I once had a raging argument with an ex about sunglasses.
It was sunny and I was wearing a pair. But I was chastised because it was winter and, in her view anyway, you don't wear sunglasses in winter.
It's a long time ago now and my memory of the spat is fairly vague but I probably said something like: "What do the season and ambient temperature have to do with it? Glare's glare, after all." Quite reasonable, I'm sure you'll agree.
She probably countered with some iffy fashion fact she'd read in a dentist's waiting room. And so on and so on. I can't remember if the phrase "withdrawal of conjugal rights" was used towards the end as the volume rose and the finger-wagging started, but the threat was definitely in the air. Accordingly, she was declared the victor. But inside I knew the truth: it's OK to wear sunglasses in winter.
The argument would never have happened if I'd been a celebrity, of course. There would have been no need for a debate because if you're famous you can wear sunglasses all year round, day and night, indoors and out. Nobody ever said "You're on the sofa, numbnuts" to Jack Nicholson because he went Christmas shopping in a pair of Aviators. Quite the opposite. He has been forthright on the subject of his omnipresent shades, once saying: "With my sunglasses on, I'm Jack Nicholson. Without them, I'm fat and 60."
That quote and others can be found in a new book on sunglasses by Lauren Goldstein Crowe. It's called 50 Shades – great title, no? – and features photos of celebrities wearing shades and looking cool alongside witty quotes from each of them. So, no David Beckham, then.
"An actor would do anything to become famous and then, when he achieves it, he puts on a pair of shades to avoid people recognising him," says Marcello Mastroianni, voicing one of the author's main arguments about sunglasses – that we normals wear them to look like something other than we are, while celebrities wear them to look normal.

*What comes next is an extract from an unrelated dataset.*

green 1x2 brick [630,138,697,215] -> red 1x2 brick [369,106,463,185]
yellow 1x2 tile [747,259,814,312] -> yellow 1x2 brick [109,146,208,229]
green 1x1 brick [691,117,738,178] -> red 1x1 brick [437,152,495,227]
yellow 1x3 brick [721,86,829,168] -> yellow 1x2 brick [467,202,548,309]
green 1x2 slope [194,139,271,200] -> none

It's the equivalent, says Goldstein Crowe, of a dog sticking its head under the sofa and thinking nobody can see it.
The book is full of interesting titbits, such as the fact that a 2010 study published in the journal Psychological Science found that people wearing fake designer sunglasses were more likely to behave dishonestly than those wearing the real thing. My favourite is the news that the Inuit were the first to wear a form of eye cover which resembled sunglasses 2000 years ago: glare's glare, after all, whether bouncing off the blue Mediterranean or the wintry ice plains at the top of the world. n
50 Shades by Lauren Goldstein Crowe is published by Real Art Press, priced £19.95.